Material provided Block Start

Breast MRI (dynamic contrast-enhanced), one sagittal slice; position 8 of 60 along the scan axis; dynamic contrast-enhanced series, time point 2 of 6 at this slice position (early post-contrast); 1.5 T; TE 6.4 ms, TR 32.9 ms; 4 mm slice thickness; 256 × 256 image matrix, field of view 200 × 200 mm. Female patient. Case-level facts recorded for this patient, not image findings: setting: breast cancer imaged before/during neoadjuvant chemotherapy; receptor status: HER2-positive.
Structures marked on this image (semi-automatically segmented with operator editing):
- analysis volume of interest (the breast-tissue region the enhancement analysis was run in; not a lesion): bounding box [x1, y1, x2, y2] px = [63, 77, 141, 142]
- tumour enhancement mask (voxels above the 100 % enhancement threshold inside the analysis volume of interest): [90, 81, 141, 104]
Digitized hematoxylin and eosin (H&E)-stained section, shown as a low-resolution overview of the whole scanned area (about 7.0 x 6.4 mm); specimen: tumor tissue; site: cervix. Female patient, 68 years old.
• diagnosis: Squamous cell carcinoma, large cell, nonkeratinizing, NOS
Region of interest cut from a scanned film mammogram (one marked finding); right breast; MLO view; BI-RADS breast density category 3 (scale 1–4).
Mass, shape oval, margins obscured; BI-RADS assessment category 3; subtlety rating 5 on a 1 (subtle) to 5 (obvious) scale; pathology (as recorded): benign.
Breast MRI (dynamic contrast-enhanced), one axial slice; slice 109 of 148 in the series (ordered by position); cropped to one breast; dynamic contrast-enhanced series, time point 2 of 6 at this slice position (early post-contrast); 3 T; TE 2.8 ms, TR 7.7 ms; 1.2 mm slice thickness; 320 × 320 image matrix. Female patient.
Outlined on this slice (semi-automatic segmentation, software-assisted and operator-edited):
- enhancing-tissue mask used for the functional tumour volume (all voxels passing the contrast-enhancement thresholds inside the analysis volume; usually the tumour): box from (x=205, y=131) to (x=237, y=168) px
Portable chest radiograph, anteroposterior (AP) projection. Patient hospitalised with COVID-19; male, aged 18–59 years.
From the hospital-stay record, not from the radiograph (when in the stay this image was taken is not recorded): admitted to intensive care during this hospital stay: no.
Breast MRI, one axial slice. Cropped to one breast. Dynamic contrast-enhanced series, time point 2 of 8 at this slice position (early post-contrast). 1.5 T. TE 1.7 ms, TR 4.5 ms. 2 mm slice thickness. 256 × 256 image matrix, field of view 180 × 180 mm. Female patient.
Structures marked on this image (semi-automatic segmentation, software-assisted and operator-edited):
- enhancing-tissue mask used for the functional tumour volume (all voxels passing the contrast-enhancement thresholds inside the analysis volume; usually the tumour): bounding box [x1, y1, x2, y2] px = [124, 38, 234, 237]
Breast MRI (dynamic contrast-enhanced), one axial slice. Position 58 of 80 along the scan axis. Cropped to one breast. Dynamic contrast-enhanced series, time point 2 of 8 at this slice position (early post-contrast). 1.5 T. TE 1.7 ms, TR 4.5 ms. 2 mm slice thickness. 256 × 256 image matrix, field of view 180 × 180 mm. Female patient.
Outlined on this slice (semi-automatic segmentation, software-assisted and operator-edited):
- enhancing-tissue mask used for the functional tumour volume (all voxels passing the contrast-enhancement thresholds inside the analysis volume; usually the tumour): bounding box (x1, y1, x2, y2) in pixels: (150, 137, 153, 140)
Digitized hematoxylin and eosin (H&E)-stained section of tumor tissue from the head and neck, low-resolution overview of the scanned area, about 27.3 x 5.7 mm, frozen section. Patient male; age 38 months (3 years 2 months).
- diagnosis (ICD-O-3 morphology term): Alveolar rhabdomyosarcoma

Material provided Block End

• _What the task asks_
The records shown earlier should all be returned verbatim.

• _Answer for this exercise_
Breast MRI (dynamic contrast-enhanced), one sagittal slice; position 8 of 60 along the scan axis; dynamic contrast-enhanced series, time point 2 of 6 at this slice position (early post-contrast); 1.5 T; TE 6.4 ms, TR 32.9 ms; 4 mm slice thickness; 256 × 256 image matrix, field of view 200 × 200 mm. Female patient. Case-level facts recorded for this patient, not image findings: setting: breast cancer imaged before/during neoadjuvant chemotherapy; receptor status: HER2-positive.
Structures marked on this image (semi-automatically segmented with operator editing):
- analysis volume of interest (the breast-tissue region the enhancement analysis was run in; not a lesion): bounding box [x1, y1, x2, y2] px = [63, 77, 141, 142]
- tumour enhancement mask (voxels above the 100 % enhancement threshold inside the analysis volume of interest): [90, 81, 141, 104]
Digitized hematoxylin and eosin (H&E)-stained section, shown as a low-resolution overview of the whole scanned area (about 7.0 x 6.4 mm); specimen: tumor tissue; site: cervix. Female patient, 68 years old.
• diagnosis: Squamous cell carcinoma, large cell, nonkeratinizing, NOS
Region of interest cut from a scanned film mammogram (one marked finding); right breast; MLO view; BI-RADS breast density category 3 (scale 1–4).
Mass, shape oval, margins obscured; BI-RADS assessment category 3; subtlety rating 5 on a 1 (subtle) to 5 (obvious) scale; pathology (as recorded): benign.
Breast MRI (dynamic contrast-enhanced), one axial slice; slice 109 of 148 in the series (ordered by position); cropped to one breast; dynamic contrast-enhanced series, time point 2 of 6 at this slice position (early post-contrast); 3 T; TE 2.8 ms, TR 7.7 ms; 1.2 mm slice thickness; 320 × 320 image matrix. Female patient.
Outlined on this slice (semi-automatic segmentation, software-assisted and operator-edited):
- enhancing-tissue mask used for the functional tumour volume (all voxels passing the contrast-enhancement thresholds inside the analysis volume; usually the tumour): box from (x=205, y=131) to (x=237, y=168) px
Portable chest radiograph, anteroposterior (AP) projection. Patient hospitalised with COVID-19; male, aged 18–59 years.
From the hospital-stay record, not from the radiograph (when in the stay this image was taken is not recorded): admitted to intensive care during this hospital stay: no.
Breast MRI, one axial slice. Cropped to one breast. Dynamic contrast-enhanced series, time point 2 of 8 at this slice position (early post-contrast). 1.5 T. TE 1.7 ms, TR 4.5 ms. 2 mm slice thickness. 256 × 256 image matrix, field of view 180 × 180 mm. Female patient.
Structures marked on this image (semi-automatic segmentation, software-assisted and operator-edited):
- enhancing-tissue mask used for the functional tumour volume (all voxels passing the contrast-enhancement thresholds inside the analysis volume; usually the tumour): bounding box [x1, y1, x2, y2] px = [124, 38, 234, 237]
Breast MRI (dynamic contrast-enhanced), one axial slice. Position 58 of 80 along the scan axis. Cropped to one breast. Dynamic contrast-enhanced series, time point 2 of 8 at this slice position (early post-contrast). 1.5 T. TE 1.7 ms, TR 4.5 ms. 2 mm slice thickness. 256 × 256 image matrix, field of view 180 × 180 mm. Female patient.
Outlined on this slice (semi-automatic segmentation, software-assisted and operator-edited):
- enhancing-tissue mask used for the functional tumour volume (all voxels passing the contrast-enhancement thresholds inside the analysis volume; usually the tumour): bounding box (x1, y1, x2, y2) in pixels: (150, 137, 153, 140)
Digitized hematoxylin and eosin (H&E)-stained section of tumor tissue from the head and neck, low-resolution overview of the scanned area, about 27.3 x 5.7 mm, frozen section. Patient male; age 38 months (3 years 2 months).
- diagnosis (ICD-O-3 morphology term): Alveolar rhabdomyosarcoma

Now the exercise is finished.